There's one famous German book that's been out of print in Germany for a lifetime, but that's about to change. For the first time since World War II, Mein Kampf will be available in Germany. But even though an annotated version will be available January 8, the decision to release it is controversial. So is it a good idea to once again sell Hitler's famous autobiography in Germany? Well, the issue is complicated, and there isn't a clear answer.

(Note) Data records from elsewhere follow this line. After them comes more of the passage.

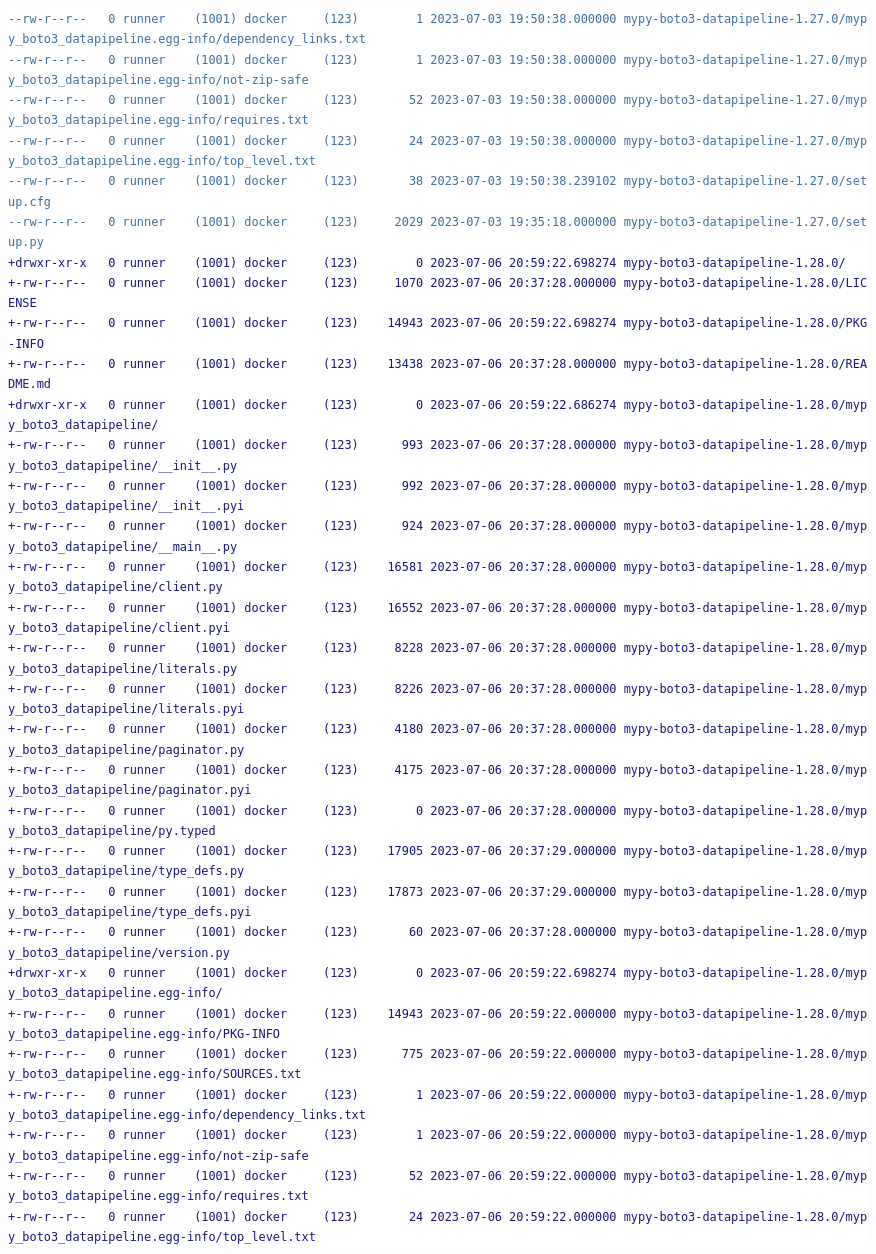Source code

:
 ```diff
--rw-r--r--   0 runner    (1001) docker     (123)        1 2023-07-03 19:50:38.000000 mypy-boto3-datapipeline-1.27.0/mypy_boto3_datapipeline.egg-info/dependency_links.txt
--rw-r--r--   0 runner    (1001) docker     (123)        1 2023-07-03 19:50:38.000000 mypy-boto3-datapipeline-1.27.0/mypy_boto3_datapipeline.egg-info/not-zip-safe
--rw-r--r--   0 runner    (1001) docker     (123)       52 2023-07-03 19:50:38.000000 mypy-boto3-datapipeline-1.27.0/mypy_boto3_datapipeline.egg-info/requires.txt
--rw-r--r--   0 runner    (1001) docker     (123)       24 2023-07-03 19:50:38.000000 mypy-boto3-datapipeline-1.27.0/mypy_boto3_datapipeline.egg-info/top_level.txt
--rw-r--r--   0 runner    (1001) docker     (123)       38 2023-07-03 19:50:38.239102 mypy-boto3-datapipeline-1.27.0/setup.cfg
--rw-r--r--   0 runner    (1001) docker     (123)     2029 2023-07-03 19:35:18.000000 mypy-boto3-datapipeline-1.27.0/setup.py
+drwxr-xr-x   0 runner    (1001) docker     (123)        0 2023-07-06 20:59:22.698274 mypy-boto3-datapipeline-1.28.0/
+-rw-r--r--   0 runner    (1001) docker     (123)     1070 2023-07-06 20:37:28.000000 mypy-boto3-datapipeline-1.28.0/LICENSE
+-rw-r--r--   0 runner    (1001) docker     (123)    14943 2023-07-06 20:59:22.698274 mypy-boto3-datapipeline-1.28.0/PKG-INFO
+-rw-r--r--   0 runner    (1001) docker     (123)    13438 2023-07-06 20:37:28.000000 mypy-boto3-datapipeline-1.28.0/README.md
+drwxr-xr-x   0 runner    (1001) docker     (123)        0 2023-07-06 20:59:22.686274 mypy-boto3-datapipeline-1.28.0/mypy_boto3_datapipeline/
+-rw-r--r--   0 runner    (1001) docker     (123)      993 2023-07-06 20:37:28.000000 mypy-boto3-datapipeline-1.28.0/mypy_boto3_datapipeline/__init__.py
+-rw-r--r--   0 runner    (1001) docker     (123)      992 2023-07-06 20:37:28.000000 mypy-boto3-datapipeline-1.28.0/mypy_boto3_datapipeline/__init__.pyi
+-rw-r--r--   0 runner    (1001) docker     (123)      924 2023-07-06 20:37:28.000000 mypy-boto3-datapipeline-1.28.0/mypy_boto3_datapipeline/__main__.py
+-rw-r--r--   0 runner    (1001) docker     (123)    16581 2023-07-06 20:37:28.000000 mypy-boto3-datapipeline-1.28.0/mypy_boto3_datapipeline/client.py
+-rw-r--r--   0 runner    (1001) docker     (123)    16552 2023-07-06 20:37:28.000000 mypy-boto3-datapipeline-1.28.0/mypy_boto3_datapipeline/client.pyi
+-rw-r--r--   0 runner    (1001) docker     (123)     8228 2023-07-06 20:37:28.000000 mypy-boto3-datapipeline-1.28.0/mypy_boto3_datapipeline/literals.py
+-rw-r--r--   0 runner    (1001) docker     (123)     8226 2023-07-06 20:37:28.000000 mypy-boto3-datapipeline-1.28.0/mypy_boto3_datapipeline/literals.pyi
+-rw-r--r--   0 runner    (1001) docker     (123)     4180 2023-07-06 20:37:28.000000 mypy-boto3-datapipeline-1.28.0/mypy_boto3_datapipeline/paginator.py
+-rw-r--r--   0 runner    (1001) docker     (123)     4175 2023-07-06 20:37:28.000000 mypy-boto3-datapipeline-1.28.0/mypy_boto3_datapipeline/paginator.pyi
+-rw-r--r--   0 runner    (1001) docker     (123)        0 2023-07-06 20:37:28.000000 mypy-boto3-datapipeline-1.28.0/mypy_boto3_datapipeline/py.typed
+-rw-r--r--   0 runner    (1001) docker     (123)    17905 2023-07-06 20:37:29.000000 mypy-boto3-datapipeline-1.28.0/mypy_boto3_datapipeline/type_defs.py
+-rw-r--r--   0 runner    (1001) docker     (123)    17873 2023-07-06 20:37:29.000000 mypy-boto3-datapipeline-1.28.0/mypy_boto3_datapipeline/type_defs.pyi
+-rw-r--r--   0 runner    (1001) docker     (123)       60 2023-07-06 20:37:28.000000 mypy-boto3-datapipeline-1.28.0/mypy_boto3_datapipeline/version.py
+drwxr-xr-x   0 runner    (1001) docker     (123)        0 2023-07-06 20:59:22.698274 mypy-boto3-datapipeline-1.28.0/mypy_boto3_datapipeline.egg-info/
+-rw-r--r--   0 runner    (1001) docker     (123)    14943 2023-07-06 20:59:22.000000 mypy-boto3-datapipeline-1.28.0/mypy_boto3_datapipeline.egg-info/PKG-INFO
+-rw-r--r--   0 runner    (1001) docker     (123)      775 2023-07-06 20:59:22.000000 mypy-boto3-datapipeline-1.28.0/mypy_boto3_datapipeline.egg-info/SOURCES.txt
+-rw-r--r--   0 runner    (1001) docker     (123)        1 2023-07-06 20:59:22.000000 mypy-boto3-datapipeline-1.28.0/mypy_boto3_datapipeline.egg-info/dependency_links.txt
+-rw-r--r--   0 runner    (1001) docker     (123)        1 2023-07-06 20:59:22.000000 mypy-boto3-datapipeline-1.28.0/mypy_boto3_datapipeline.egg-info/not-zip-safe
+-rw-r--r--   0 runner    (1001) docker     (123)       52 2023-07-06 20:59:22.000000 mypy-boto3-datapipeline-1.28.0/mypy_boto3_datapipeline.egg-info/requires.txt
+-rw-r--r--   0 runner    (1001) docker     (123)       24 2023-07-06 20:59:22.000000 mypy-boto3-datapipeline-1.28.0/mypy_boto3_datapipeline.egg-info/top_level.txt
```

Mein Kampf, which means "my struggle" in German and which lays out the frame work of Hitler's ideology, was originally published in 1925. Following Hitler's suicide in 1945, the copyright was held by the German government, which held the rights to Hitler's entire estate after his death. And although buying and selling existing hard copies of the book was legal in Germany, the government as the copyright holder could and did effectively prevent the creation of any new copies, and so getting a German edition of Mein Kampf hasn't really been possible in a long time.
However, as of New Year's Day, 2016, 70 years have passed since the author's death, which means Mein Kampf is officially in the public domain — and as a result, anyone can distribute it. And although Germans have been debating for years whether or not the book should be allowed in the country, an annotated version, which was approved and sponsored by the government in 2012, will be appearing next month. It's meant to put the book in proper historical context and to counter any neo-Nazi copies that begin circulating, but the question remains whether such a book should be produced at all.
There are a lot of differing opinions on the issue. Many people, including many leaders in the Jewish community, think that releasing the book in any form, even an annotated one, is dangerous and could promote the sorts of widespread social ideologies that led to Hitler's rise and to the subsequent atrocities of the Third Reich.
"I am absolutely against the publication of Mein Kampf, even with annotations," Levi Salomon, spokesman for the Berlin-based Jewish Forum for Democracy and Against Anti-Semitism, told Washington Post last year. "Can you annotate the Devil? Can you annotate a person like Hitler?"
And indeed, the potential dangers of Mein Kampf should be taken seriously. Although the book is 90 years old, outside of Germany, translations are still very popular. As recently as 2014, the book made several eBook bestseller lists, which is alarming to say the least. And, of course, it remains a staple among neo-Nazi groups — meaning that a wider circulation might draw even more people to this dangerous and hateful ideology.
As terrible as it is, there are still people trying to promote the same sorts of ideals Hitler stood for, often in very explicit terms. And giving them access to a book already proven capable of swaying millions is not a turn of events anyone is overly pleased about.
On the other hand, pretending that Mein Kampf doesn't exist just isn't possible, especially with the copyright expiring. And as long as versions of the book are going to be available, an annotated copy created by scholars could be a valuable resource and further reinforce the understanding that Hitler's ideas were wrong, misleading, and reprehensible.
“We don’t let any of Hitler’s claims pass without our interpretation in our footnotes,” Christian Hartmann, one of six historians who have worked on the annotated edition since 2012, told the press. He also added that the institute is not looking to make money off the book, which has been its own thorny issue for English-language publishers over the years.
And indeed many people feel that an annotated edition could be useful not just in demonstrating clearly just how wrong Hitler was, and educating the public about the driving forces that led to the Holocaust and the rise of the Third Reich. Dan Michman, whois part of the International Institute for Holocaust Research at Yad Vashem in Jerusalem, told the Financial Times earlier this year, "In this era of rampant Holocaust denial and distortion, it is important for the public at large to possess the knowledge previously only held by researchers and historians."
Others think an annotated version could teach students to recognize how political rhetoric can distort the truth and sway audiences in dangerous ways, which is a valuable lesson. “An edition of the book with critical commentary could help inoculate younger generations against political extremism,” Josef Kraus, head of the German Teachers Association, said.
However, many feel that the book has no place in schools whatsoever. And it's hard to blame them for that view. After all, after this book and its ideology once infected an entire society, do we really want to go out of our way to introduce it to impressionable young people, even to refute it?
All in all, it's a complicated issue, one without easy answers. Though I myself am never a fan of censorship, it's also impossible not to recognize that Mein Kampf and the ideas it contains were a key part of the systematic murder of millions upon millions of innocent people. Mein Kampf can never be just an ordinary book, and for Germany, choosing how to deal with it is a unique struggle.